That 1980s restoration was a real debacle. PRR had run their steam hard, and with minimum maintenance, from about '52 on, so the #1361 was pretty tired when it was retired in '56. They then put it on a section of panel track up to Horseshoe Curve without a roof over it's head or any protection of any kind. In '85, Pennsylvania state assemblyman Richard Geist came up with the idea to restore the #1361 to operation, and Conrail was willing to help out and give it a place to run. It was moved off the piece of panel track and swapped out with an ex-PRR Geep that Conrail restored to Pennsy appearance and donated, and then moved down to the same Altoona shops that built and serviced it during it's life.
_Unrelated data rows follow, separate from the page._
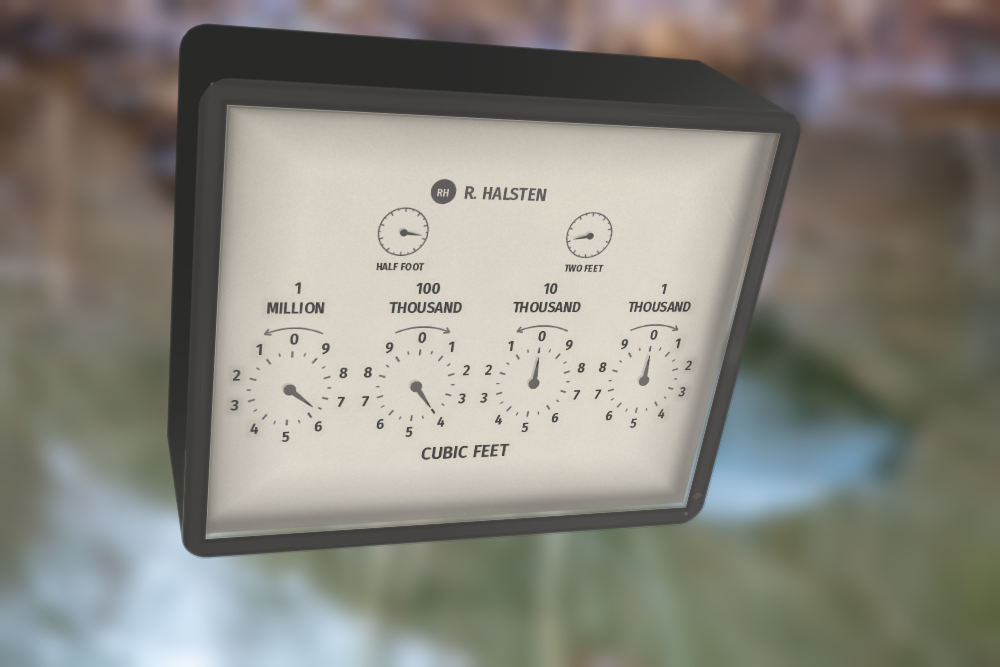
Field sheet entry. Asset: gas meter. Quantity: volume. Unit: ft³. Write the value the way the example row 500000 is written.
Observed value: 640000
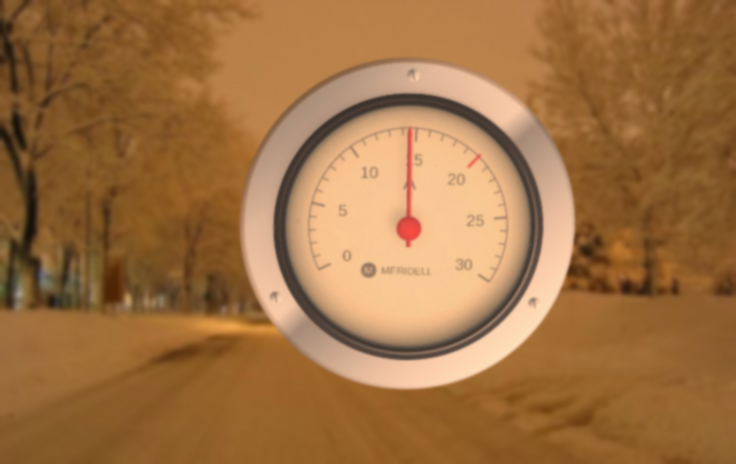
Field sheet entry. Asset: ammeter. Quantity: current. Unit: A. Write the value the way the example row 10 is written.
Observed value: 14.5
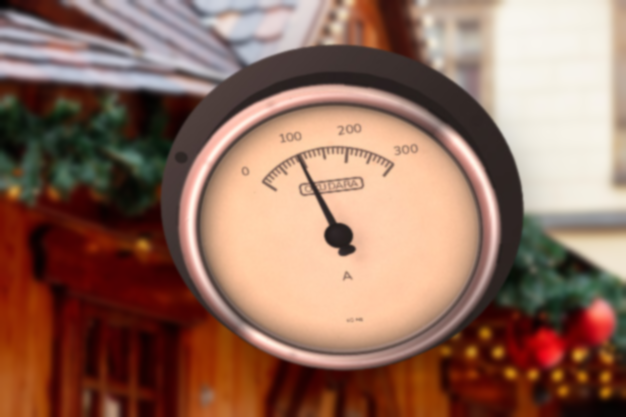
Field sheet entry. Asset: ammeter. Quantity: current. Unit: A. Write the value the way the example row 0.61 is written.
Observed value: 100
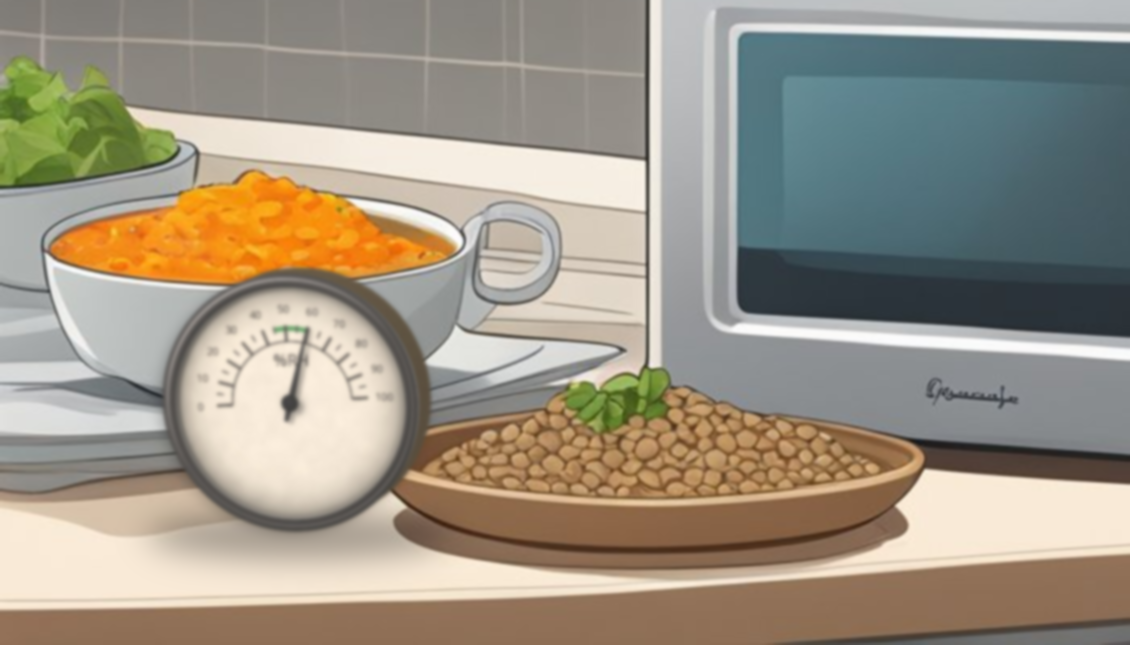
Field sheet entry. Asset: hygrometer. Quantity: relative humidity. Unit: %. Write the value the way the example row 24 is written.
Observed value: 60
This was the tail end of the era where a lot of operational "restorations" were basically just "throw water in the boiler and make sure it doesn't leak". The #1361 was reportedly in pretty rough shape, running gear was pretty shot from the last couple years of operation, the one steam chest had a crack in it, and the years of storage hadn't been kind to it. It wasn't quite the "just throw some paint on it" restoration of some stuff from a decade or two earlier, but there was supposedly a lot of stuff not addressed. I also heard that it started out with a pretty good crew but there was one character who acted like he knew everything and really didn't know anything and slowly ran off a lot of the good crew and replaced them with a bunch of sycophants.
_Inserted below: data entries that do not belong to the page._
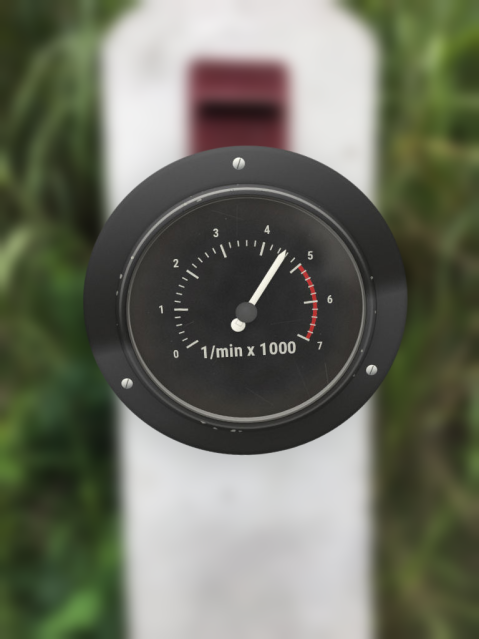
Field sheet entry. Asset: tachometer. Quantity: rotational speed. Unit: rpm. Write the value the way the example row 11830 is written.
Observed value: 4500
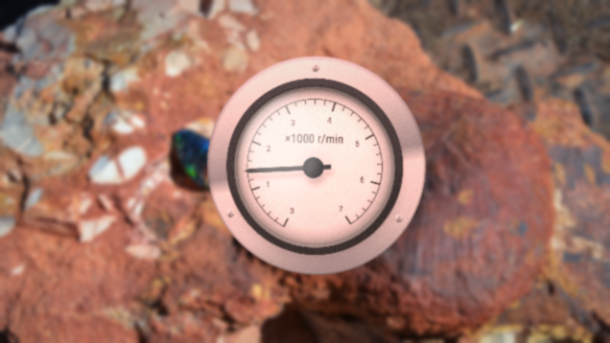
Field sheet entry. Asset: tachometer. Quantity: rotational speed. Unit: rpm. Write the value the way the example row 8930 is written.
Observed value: 1400
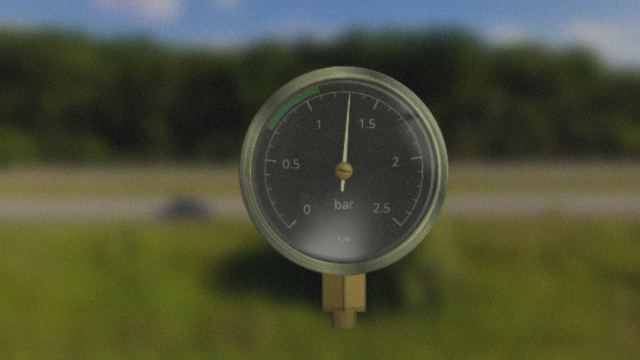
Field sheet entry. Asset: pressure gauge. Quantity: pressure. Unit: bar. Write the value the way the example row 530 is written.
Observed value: 1.3
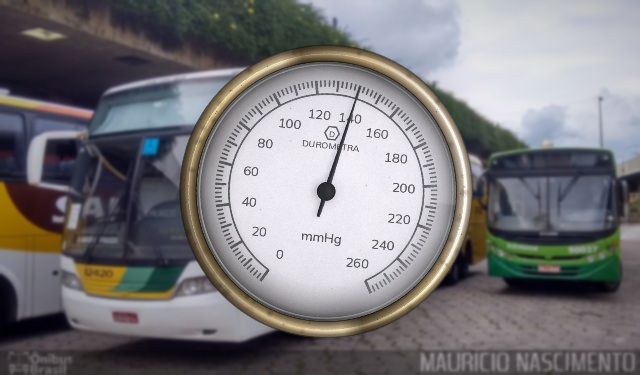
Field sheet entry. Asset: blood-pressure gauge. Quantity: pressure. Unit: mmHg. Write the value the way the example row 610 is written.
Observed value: 140
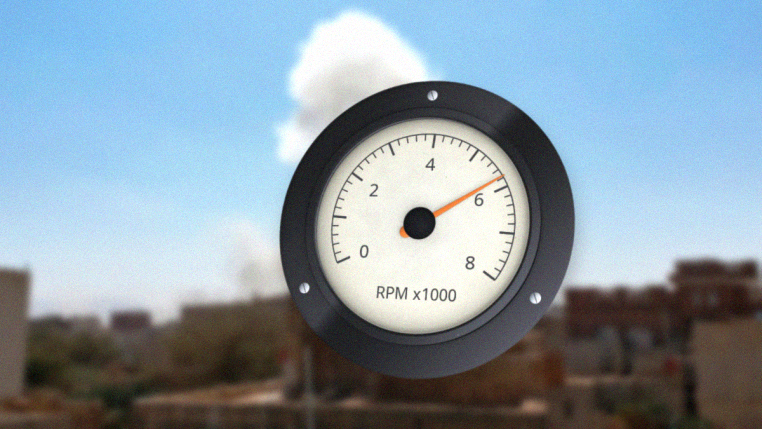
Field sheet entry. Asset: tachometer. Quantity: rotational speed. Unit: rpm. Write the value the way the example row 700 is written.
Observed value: 5800
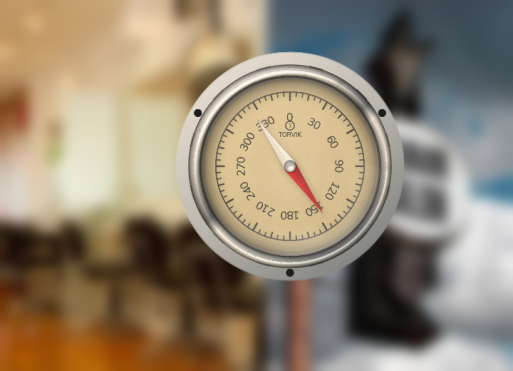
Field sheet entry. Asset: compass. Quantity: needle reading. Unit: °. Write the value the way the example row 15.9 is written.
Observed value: 145
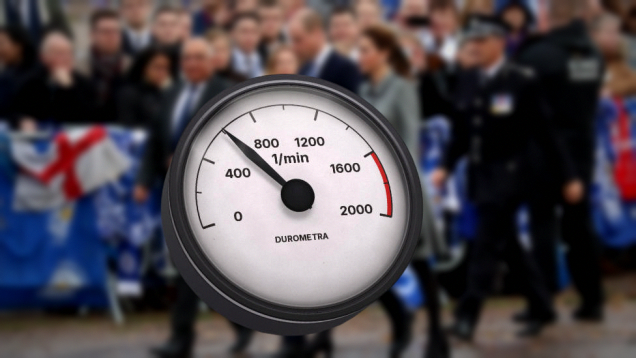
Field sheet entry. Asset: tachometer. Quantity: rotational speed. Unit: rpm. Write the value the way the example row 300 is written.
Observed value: 600
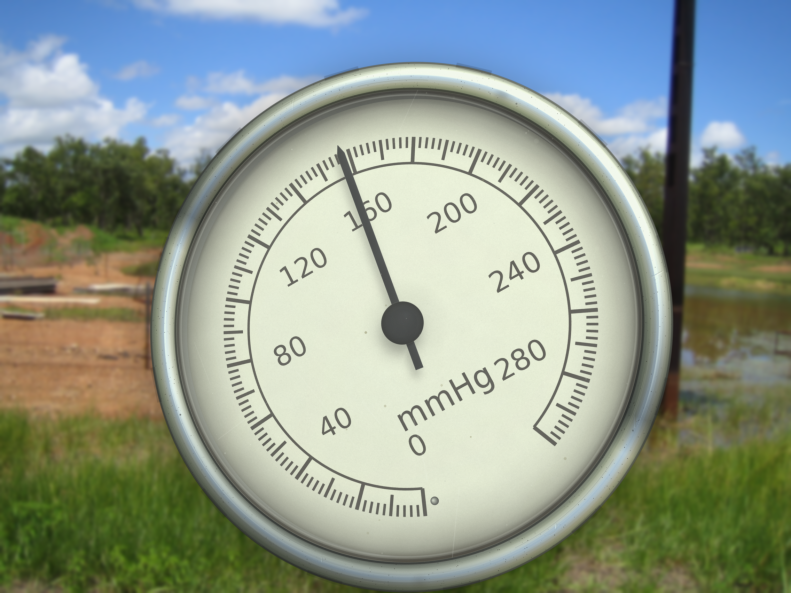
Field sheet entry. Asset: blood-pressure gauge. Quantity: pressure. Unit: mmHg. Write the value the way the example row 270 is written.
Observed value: 158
From those who hung around and still knew what they were doing, the #1361 never really ran right from day one. It had a bunch of issues with the engine brakes and the bearings always ran a little hot, but the know-it-all insisted that was normal and they would run cooler once they wore in. Conrail gave them permission to run over what was left of the old Northern Central, which had been severed by Hurricane Agnes and hadn't seen any real traffic by Conrail. The track was in pretty rough shape and they were supposed to be running at 10mph, although they were known to exceed that. The real issues started to transpire after they had a minor derailment on a switch in York, PA that dislodged the grease cake in one of the journal boxes for a drive axle. They rerailed the engine, but no one looked inside the journal and saw that the grease cake was no longer contacting the axle. They ran a few more trips on the Northern Central, but it was fine on the sub-30mph speeds they were running.
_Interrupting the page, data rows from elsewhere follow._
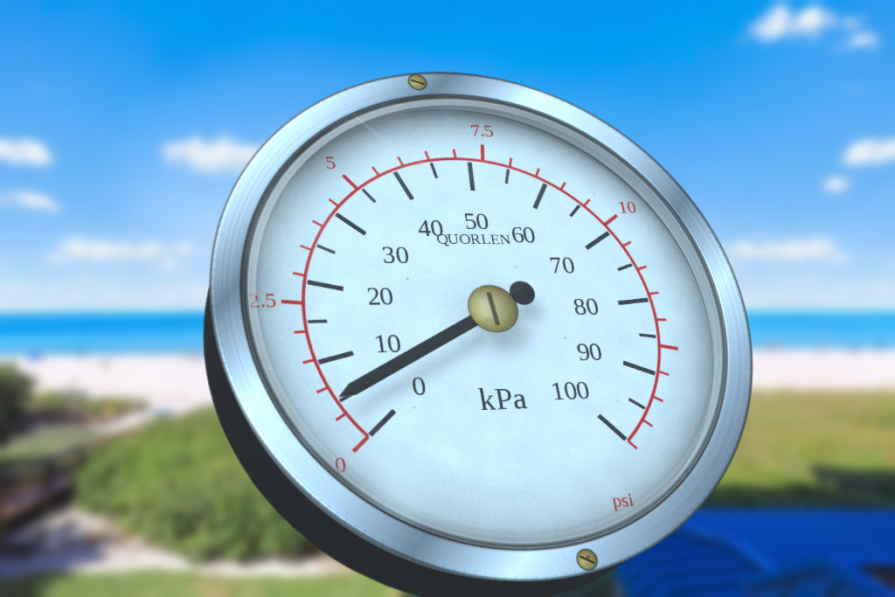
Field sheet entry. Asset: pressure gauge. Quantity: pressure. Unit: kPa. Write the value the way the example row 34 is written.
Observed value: 5
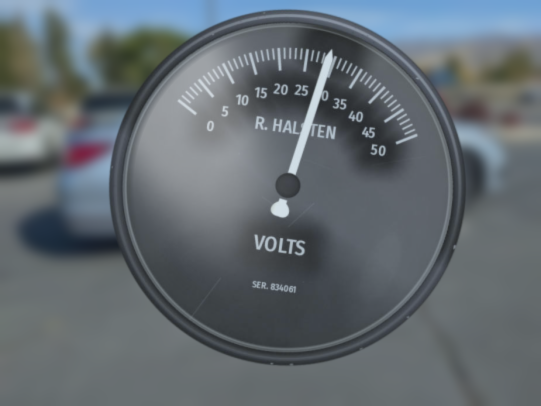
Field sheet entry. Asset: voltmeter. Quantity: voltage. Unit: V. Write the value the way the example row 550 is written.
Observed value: 29
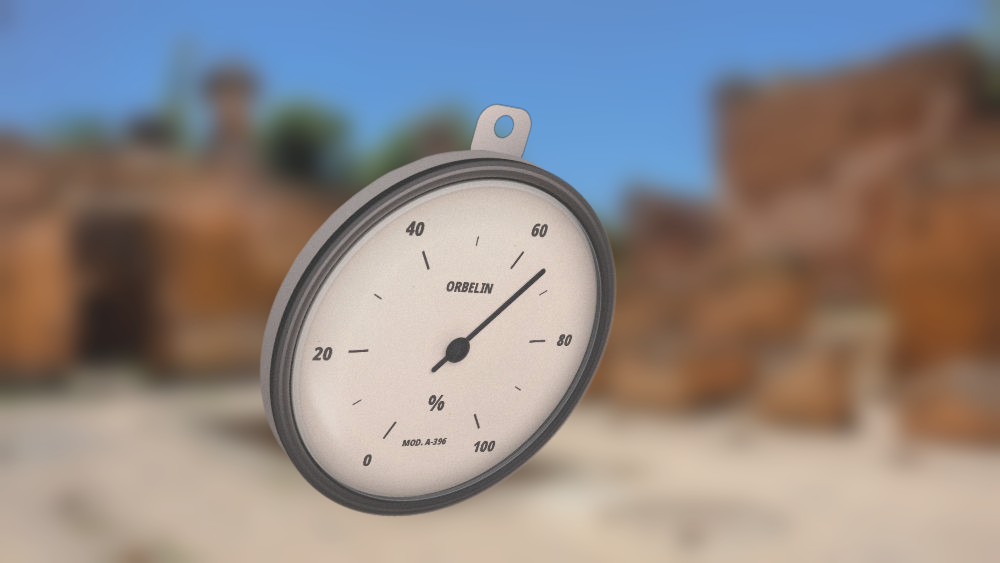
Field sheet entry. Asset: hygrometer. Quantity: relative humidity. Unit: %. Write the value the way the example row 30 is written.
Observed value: 65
Conrail finally let them hit the mainline and while running at track speed it was setting off hotbox detectors left and right. But it finally came to a head when it had the journal box catch fire. Someone decided to use water from the tender to put out the fire, and the cold water caused the overheated axle to crack and that knocked the #1361 out of operation after about a year and a half of running. It was then decided to "do it right" and fully restore it, and Bethlehem Steel (RIP) even made three new drive axles and donated them for the effor in 1989 (and they even got the drive wheels pressed on those axles), but that restoration also turned into a complete debacle that stretched on for 30 years and was never completed, with a lot of work being done willy-nilly and a lot of money being thrown about.